Agenda? If I ever am lucky to find her again, but the real, honest deal, then I’d do it all over again, in a heartbeat. But anyone less then what I felt for her can’t be the real thing.

 

Then again, as my own thread states, I’m not even sure I know myself anymore. :)

 

WeakNPowerless, we're kinda on the same page, just different posts. Sorry about that. I didn't do it intentionally. :)

 

What do you mean when you say that the next handfull you won't love?

 

It's good to know that you're not so burnt you won't try again.

Posted

Realistically, the next person, or the next few won't be lifetime partners. Not that they aren't great people, but the person that is "It" doesn't come along everytime. I may care greatly for someone, but I can't imagine the next girl being someone that I loved like I loved her. I can't explain how much more I cared for her compared to anyone else.

  • Author
Posted
Well I think I'm one of the weaker people here rather than one made of Teflon but I hope I can answer your questions.

 

You won't. It's a risk you have to take. Whether you're willing to take the risk or not is a personal decision. For me, I will never open myself up to someone again, it's not worth it but I don't think that's the norm, I think most people will.

 

You'd better believe everyone has different agendas. You'll never really know what someone's true agenda is. People tell you what they think you want to hear. I always knew that but didn't really understand it until recently. Once I really started to understand it and see it happen in my relationships over and over again, that's when it changed my expectations of future relationships.

 

We are all social actors it seems. Sincerity or not.

 

My last relationship was 3.5 years. I was cautious about opening up to her initially. But she broke down the barriers. I fell in love. We moved in togther and then she questioned me about about mariage and children. Said there was not much point in having our relationship unless we were going that way. I opened up some more and agreed it was for us. We moved away together. Uprooted out lives and moved across the country, away from my friends and family. We agreed a mortgage on a house and then she walked away from me. Financially and emotionally I was in a very difficult place.

 

To be honest I broke down. In a major way. Lots of time chasing and not helpful to the situation. I applied the NC rule as learnt here and have come a long way. But there is much I don't know.

 

She's a human being. It was good enough for her at one point. I want her to sit down with me now and have the courage to reflect on what happened. Some see this as unhealthy; I see this as growth.

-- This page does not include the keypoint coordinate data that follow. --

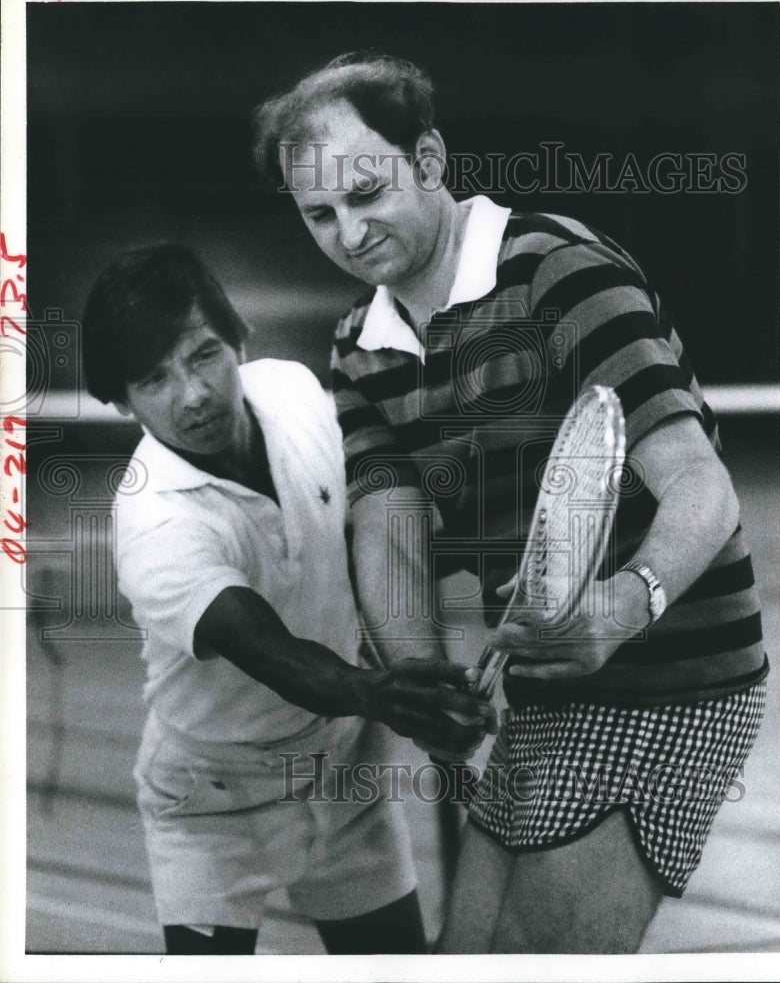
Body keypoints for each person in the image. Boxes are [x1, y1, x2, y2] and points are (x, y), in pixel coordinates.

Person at [252, 52, 770, 954]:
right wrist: (422, 680)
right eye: (320, 214)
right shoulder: (357, 346)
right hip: (542, 691)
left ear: (428, 160)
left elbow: (701, 484)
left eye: (367, 192)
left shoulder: (557, 272)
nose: (350, 231)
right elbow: (389, 526)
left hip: (673, 682)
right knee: (466, 958)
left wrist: (629, 600)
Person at [80, 243, 494, 955]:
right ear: (123, 402)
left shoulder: (297, 392)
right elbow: (282, 659)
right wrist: (393, 696)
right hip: (216, 795)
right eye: (154, 379)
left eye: (204, 355)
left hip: (343, 766)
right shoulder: (155, 524)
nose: (193, 394)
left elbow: (376, 518)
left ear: (239, 338)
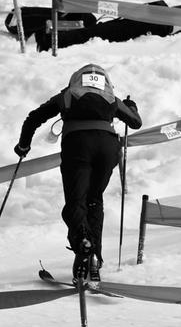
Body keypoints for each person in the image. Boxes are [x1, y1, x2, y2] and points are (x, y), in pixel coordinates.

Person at [14, 64, 141, 285]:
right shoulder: (111, 97)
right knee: (94, 200)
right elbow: (136, 122)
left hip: (78, 146)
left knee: (76, 201)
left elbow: (33, 118)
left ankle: (83, 242)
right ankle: (95, 259)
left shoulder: (67, 95)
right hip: (107, 147)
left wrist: (23, 146)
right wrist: (131, 106)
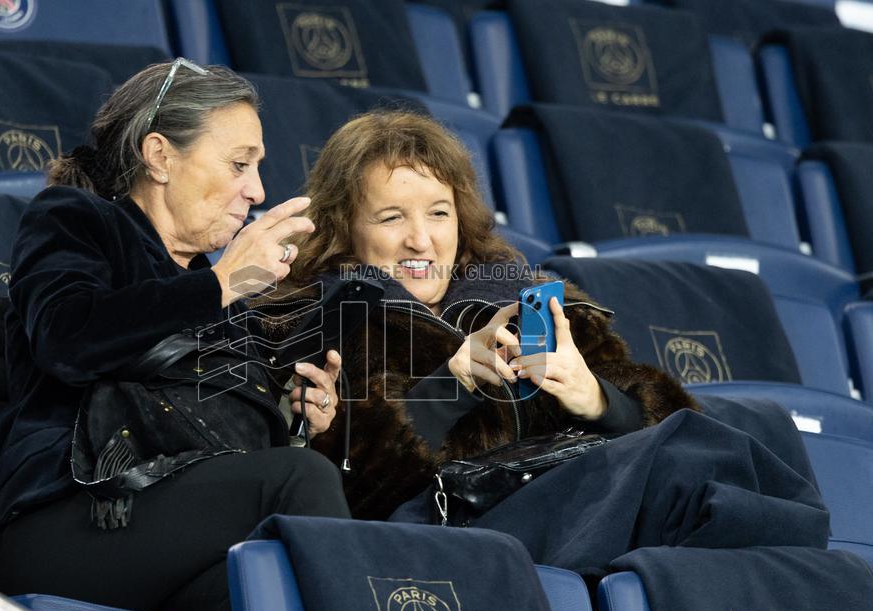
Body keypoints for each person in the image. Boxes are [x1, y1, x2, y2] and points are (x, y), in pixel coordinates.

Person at [0, 60, 350, 611]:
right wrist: (221, 286)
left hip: (173, 538)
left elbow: (218, 450)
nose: (257, 190)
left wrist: (301, 419)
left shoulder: (213, 285)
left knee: (265, 588)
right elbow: (66, 339)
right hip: (68, 518)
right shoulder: (76, 219)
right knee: (297, 484)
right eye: (239, 164)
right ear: (159, 156)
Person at [268, 110, 699, 520]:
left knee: (715, 460)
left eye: (439, 212)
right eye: (391, 217)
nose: (420, 240)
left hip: (591, 512)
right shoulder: (317, 328)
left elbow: (673, 436)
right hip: (463, 542)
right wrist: (450, 388)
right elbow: (340, 498)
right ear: (344, 228)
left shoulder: (534, 300)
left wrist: (600, 401)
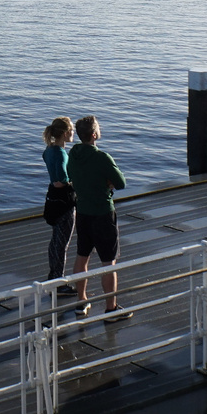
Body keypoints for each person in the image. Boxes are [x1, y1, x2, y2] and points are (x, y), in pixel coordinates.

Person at [67, 115, 131, 320]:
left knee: (82, 256)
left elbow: (73, 178)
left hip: (83, 212)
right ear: (94, 134)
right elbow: (121, 183)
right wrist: (107, 182)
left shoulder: (73, 155)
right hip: (103, 213)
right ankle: (111, 308)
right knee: (108, 262)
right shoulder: (102, 158)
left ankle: (81, 301)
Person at [40, 116, 77, 284]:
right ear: (64, 133)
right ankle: (58, 281)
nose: (73, 133)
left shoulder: (48, 150)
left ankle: (53, 274)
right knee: (62, 242)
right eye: (71, 130)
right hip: (64, 202)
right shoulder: (61, 154)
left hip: (52, 200)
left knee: (55, 240)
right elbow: (61, 180)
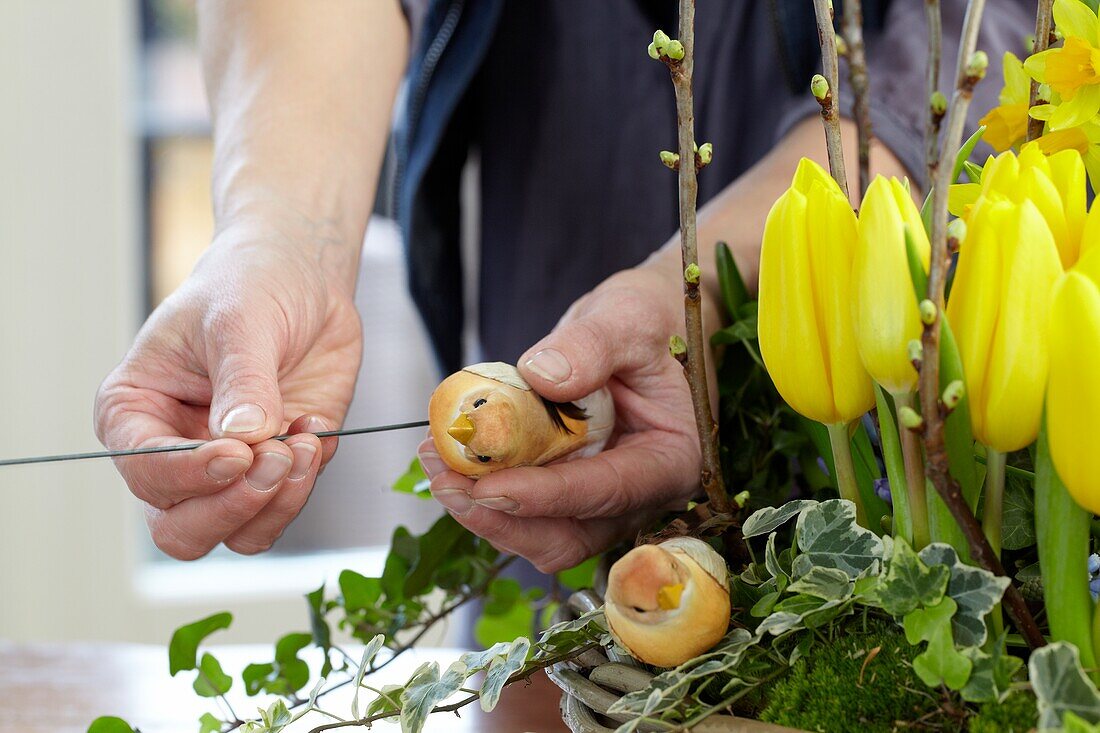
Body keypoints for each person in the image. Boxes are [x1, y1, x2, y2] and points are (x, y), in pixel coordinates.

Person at [94, 0, 1030, 571]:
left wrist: (692, 305)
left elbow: (980, 75)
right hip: (547, 585)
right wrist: (280, 236)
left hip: (917, 534)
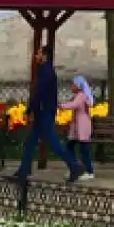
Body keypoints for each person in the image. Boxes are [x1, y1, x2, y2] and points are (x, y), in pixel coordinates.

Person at [13, 47, 73, 179]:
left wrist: (29, 110)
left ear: (44, 55)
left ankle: (74, 166)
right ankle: (24, 170)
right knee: (30, 142)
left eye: (39, 53)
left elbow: (39, 93)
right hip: (42, 112)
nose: (36, 55)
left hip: (44, 112)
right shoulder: (45, 70)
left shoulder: (46, 71)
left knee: (54, 143)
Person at [63, 76, 95, 181]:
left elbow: (74, 105)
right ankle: (75, 167)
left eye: (73, 84)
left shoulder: (81, 96)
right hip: (78, 127)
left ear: (78, 86)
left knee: (83, 149)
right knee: (70, 146)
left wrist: (59, 106)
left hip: (82, 126)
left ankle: (89, 171)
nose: (71, 86)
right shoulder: (79, 95)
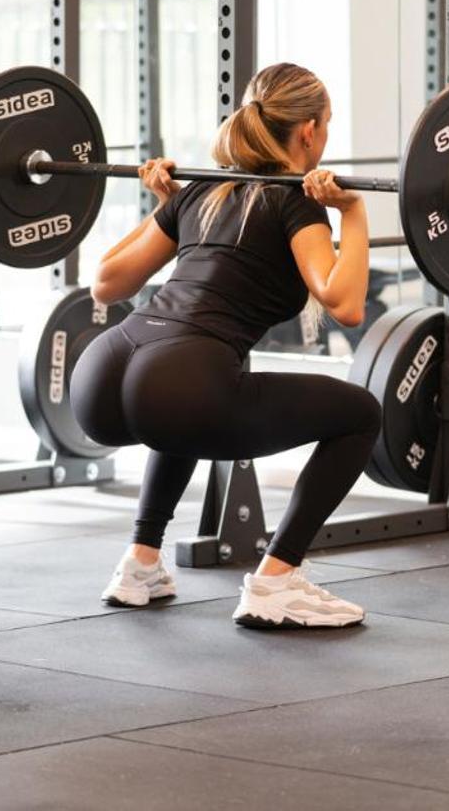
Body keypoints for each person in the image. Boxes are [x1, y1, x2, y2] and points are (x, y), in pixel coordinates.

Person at [72, 63, 382, 630]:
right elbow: (346, 303)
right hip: (176, 380)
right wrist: (354, 213)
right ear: (308, 131)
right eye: (328, 124)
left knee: (190, 387)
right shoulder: (293, 203)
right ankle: (277, 581)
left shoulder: (203, 193)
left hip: (103, 374)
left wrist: (164, 204)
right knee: (361, 413)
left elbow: (106, 283)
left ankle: (140, 565)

Of course I know this probably won't happen. Hence, the advice some give.

 

I don't know if to step forward with such caution or to unleash myself onto the world with reckless abandonment, totally uncaring. I don't think that's in my nature anyway though.

 

Just a dilemma I face.

 

Cheers,

TL

Posted

Good topic! I felt like that after my divorce. I really did not want to risk so much loss and heartache again and I was living it for awhile.

 

I wasn't looking for anyone and was content by myself.

 

Then by chance some months later I met my current bf. I find myself giving my all again and I wonder if I am foolish to even think this will go somewhere?

 

We get along beautifully and have a great time together.

 

But we have two big problems that neither one of us have control over. We lives in different countries and we have a rather large age gap.

 

He said the age does bother him sometimes. He worries about the future and me dying and a couple of times he has pulled back from the relationship maybe to protect himself. Then he is right back in it full speed.

 

I have always said I would let him go if he really couldn't deal with it but we are still together.

 

I don't know what is going to happen but if things ended at this point there would be tremendous pain for us both and I wouldn't risk again.